J’aimerai terminer cet article en vous faisant partager des extraits de courriers publiés dans le bulletin de la Grande Masse du 16 novembre 1939 et dans celui de début 1940, bulletins destinés aux élèves de l’École des Beaux-Arts mobilisés pendant la Seconde guerre mondiale. Ces passages caractérisent tout l’esprit de l’École.
Alain Ruprich-Robert (atelier d’Architecture libre Defrasse-Hilt) :
« Tu sais qu’après Le Mans, on nous a expédié comme des bestiaux à Laval où se trouve le peloton E.O.R…
L’esprit École a rapidement pris le dessus, après une courte lutte avec l’esprit Sciences-Po et autres qui nous traitaient de grossiers, gueulards et tout et tout. Maintenant les types de l’École sont les rois dans chaque chambrée, terrorisant les couillons, gueulant, se démerdant pour ne faire aucune corvée….Le plus baisant est que toutes les compagnies ne chantaient plus que des chansons de l’École et pendant les marches, s’il y a un architecte D.P.L.G. dans les petits villages que nous traversons, il doit être fort épaté d’entendre des trouffions poussant des « Pompiers » du tonnerre de Zeus ».
William Poulain dit « Boudu » (atelier d’Architecture officiel Pontrémoli–Leconte) :
« Je suis perdu dans un petit patelin où je me fais chier à 14 sous par jour. Les bistrots ne sont ouverts que deux heures par jour, cette guerre s’annonce terrible. Malgré que je sois le seul de l’École tout l’escadron chante « Le Pompier », au grand désespoir du capitaine qui ne comprend pas que l’on hurle cette chanson idiote (sic), le salaud. J’attends mon départ en Syrie (ici il fait trop froid) ».

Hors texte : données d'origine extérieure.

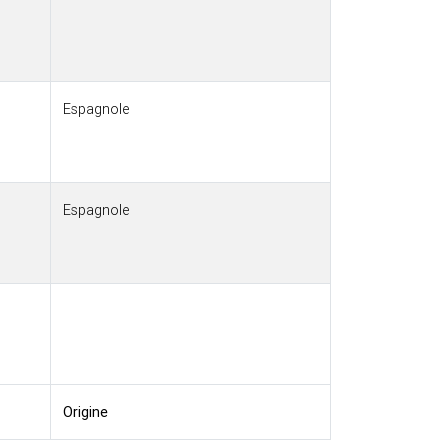
Espagnole
Espagnole
Origine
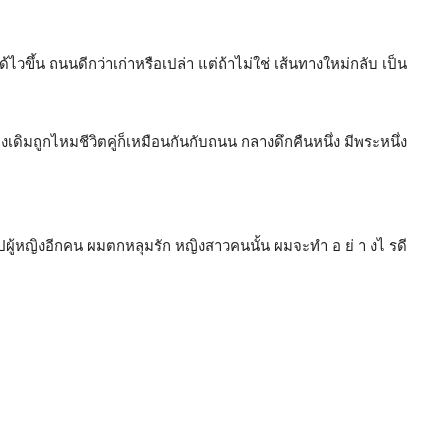
ขึ้น ถนนดีกว่าเก่าหรือเปล่า แต่ถ้าไม่ใช่ เส้นทางใหม่กลับ เป็น
งเดิมถูกไหมชีวิตคู่ก็เหมือนกันกับถนน กลางดึกคืนหนึ่ง มีพระหนึ่ง
ผู้หญิงอีกคน ผมตกหลุมรัก หญิงสาวคนนั้น ผมจะทำ อ ย่ า งไ รดี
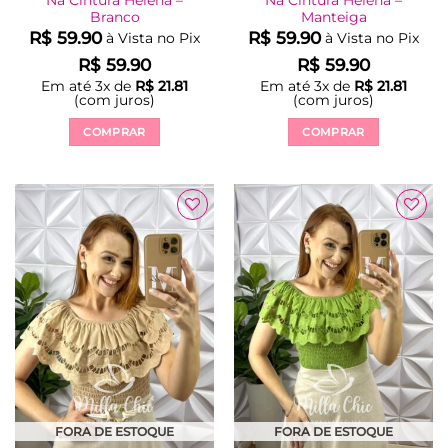
Na Cintura Helena –
Na Cintura Helena –
Branco
Manteiga
R$
59.90
R$
59.90
à Vista no Pix
à Vista no Pix
R$
59.90
R$
59.90
Em até
3
x de
R$
21.81
Em até
3
x de
R$
21.81
(com juros)
(com juros)
COMPRAR
COMPRAR
Este
Este
produto
produto
tem
tem
várias
várias
Adicionar
Adicionar
variantes.
variantes.
à Lista
à Lista
As
As
opções
opções
podem
podem
ser
ser
escolhidas
escolhidas
na
na
página
página
do
do
produto
produto
FORA DE ESTOQUE
FORA DE ESTOQUE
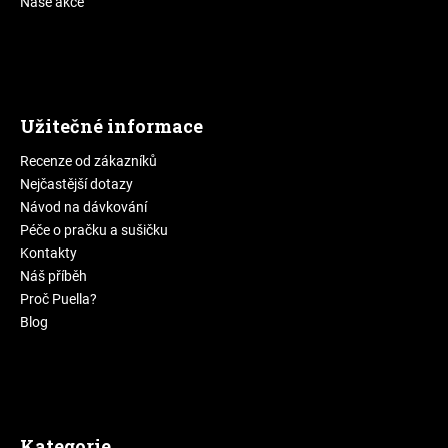
Naše akce
Užitečné informace
Recenze od zákazníků
Nejčastější dotazy
Návod na dávkování
Péče o pračku a sušičku
Kontakty
Náš příběh
Proč Puella?
Blog
Kategorie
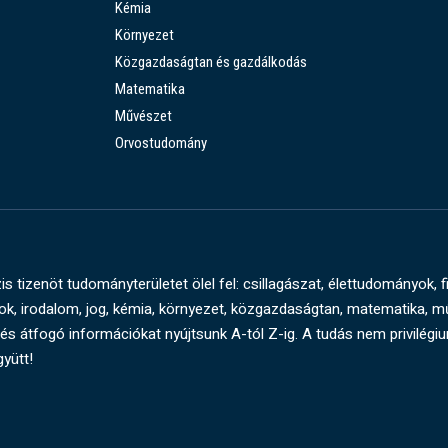
Kémia
Környezet
Közgazdaságtan és gazdálkodás
Matematika
Művészet
Orvostudomány
s tizenöt tudományterületet ölel fel: csillagászat, élettudományok, f
, irodalom, jog, kémia, környezet, közgazdaságtan, matematika, 
és átfogó információkat nyújtsunk A-tól Z-ig. A tudás nem privilégi
gyütt!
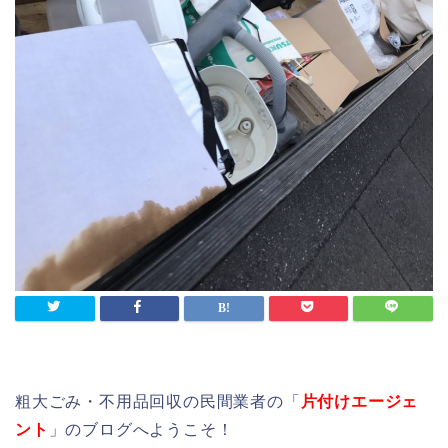
粗大ごみ・不用品回収の民間業者の「
片付けエージェ
ント
」のブログへようこそ！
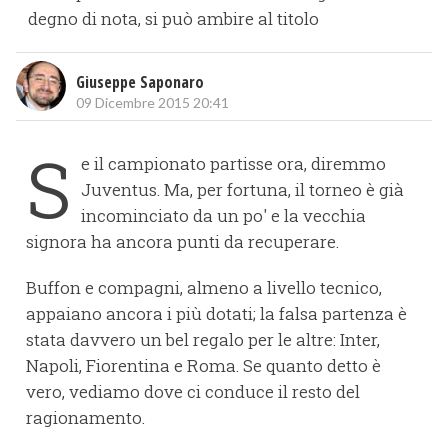
degno di nota, si può ambire al titolo
Giuseppe Saponaro
09 Dicembre 2015 20:41
S
e il campionato partisse ora, diremmo
Juventus. Ma, per fortuna, il torneo è già
incominciato da un po' e la vecchia
signora ha ancora punti da recuperare.
Buffon e compagni, almeno a livello tecnico,
appaiano ancora i più dotati; la falsa partenza è
stata davvero un bel regalo per le altre: Inter,
Napoli, Fiorentina e Roma. Se quanto detto è
vero, vediamo dove ci conduce il resto del
ragionamento.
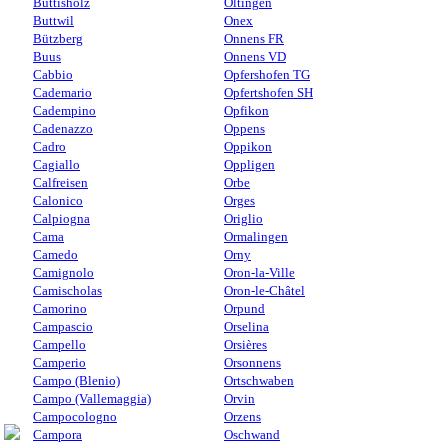
Buttisholz
Oltingen
Buttwil
Onex
Bützberg
Onnens FR
Buus
Onnens VD
Cabbio
Opfershofen TG
Cademario
Opfertshofen SH
Cadempino
Opfikon
Cadenazzo
Oppens
Cadro
Oppikon
Cagiallo
Oppligen
Calfreisen
Orbe
Calonico
Orges
Calpiogna
Origlio
Cama
Ormalingen
Camedo
Orny
Camignolo
Oron-la-Ville
Camischolas
Oron-le-Châtel
Camorino
Orpund
Campascio
Orselina
Campello
Orsières
Camperio
Orsonnens
Campo (Blenio)
Ortschwaben
Campo (Vallemaggia)
Orvin
Campocologno
Orzens
Campora
Oschwand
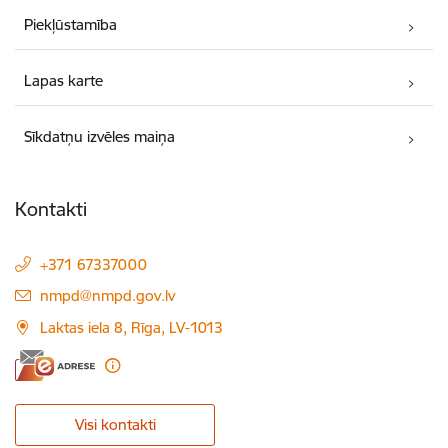
Piekļūstamība
Lapas karte
Sīkdatņu izvēles maiņa
Kontakti
+371 67337000
E-pasts:
nmpd@nmpd.gov.lv
Laktas iela 8, Rīga, LV-1013
Visi kontakti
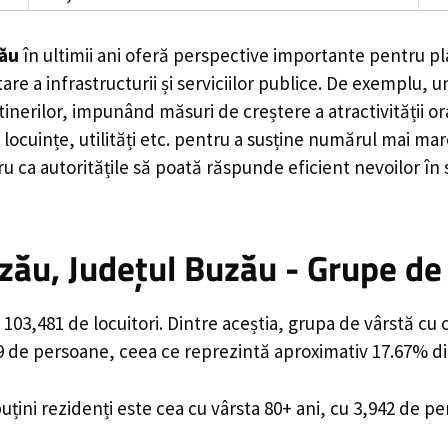
zău
în ultimii ani oferă perspective importante pentru pl
are a infrastructurii și serviciilor publice. De exemplu
rilor, impunând măsuri de creștere a atractivității ora
locuințe, utilități etc. pentru a susține numărul mai mar
u ca autoritățile să poată răspunde eficient nevoilor în
zău, Județul Buzău - Grupe de
103,481 de locuitori. Dintre aceștia, grupa de vârstă cu
89 de persoane, ceea ce reprezintă aproximativ 17.67% din
uțini rezidenți este cea cu vârsta 80+ ani, cu 3,942 de p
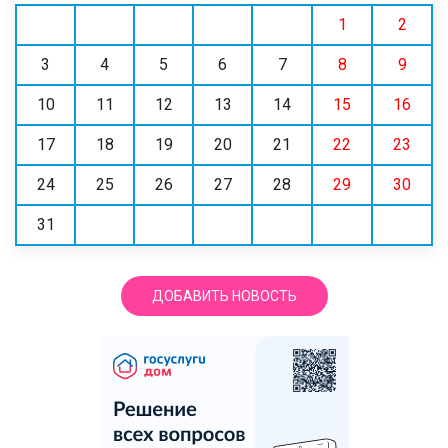
1
2
3
4
5
6
7
8
9
10
11
12
13
14
15
16
17
18
19
20
21
22
23
24
25
26
27
28
29
30
31
ДОБАВИТЬ НОВОСТЬ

Raymond Daussy (atelier de Peinture officiel Sabatté) :
« Me voilà sous les drapeaux, comme ils disent, depuis un mois et demi. Ici il y a la chiée de petits copains de l’École. Tout le bataillon sait « Le Pompier » et « Nini Peau d’Chien », que je leur ai appris, tout au moins à ceux qui ne le savaient pas ; on les chante en rentrant de marche ou au réfectoire, ambiance de vie de château. Tous des truands !!! Le soir il y a des chahuts dont ne rougirait pas un rapin ».
Pierre Duflos (atelier d’Architecture officiel Pontrémoli–Leconte) :
« […]. Comme tous les copains, « Le Pompier » a pris ici et le commandant trouve ça très bien (il trouve très bien tout ce qu’il ne comprend pas et trouve tout très bien). Il n’y a pas un pilote de mon escadrille qui ne sache pas tomber le pantalon et montrer ses fesses dans les bistrots ; le mieux est que ça fait toujours rire ».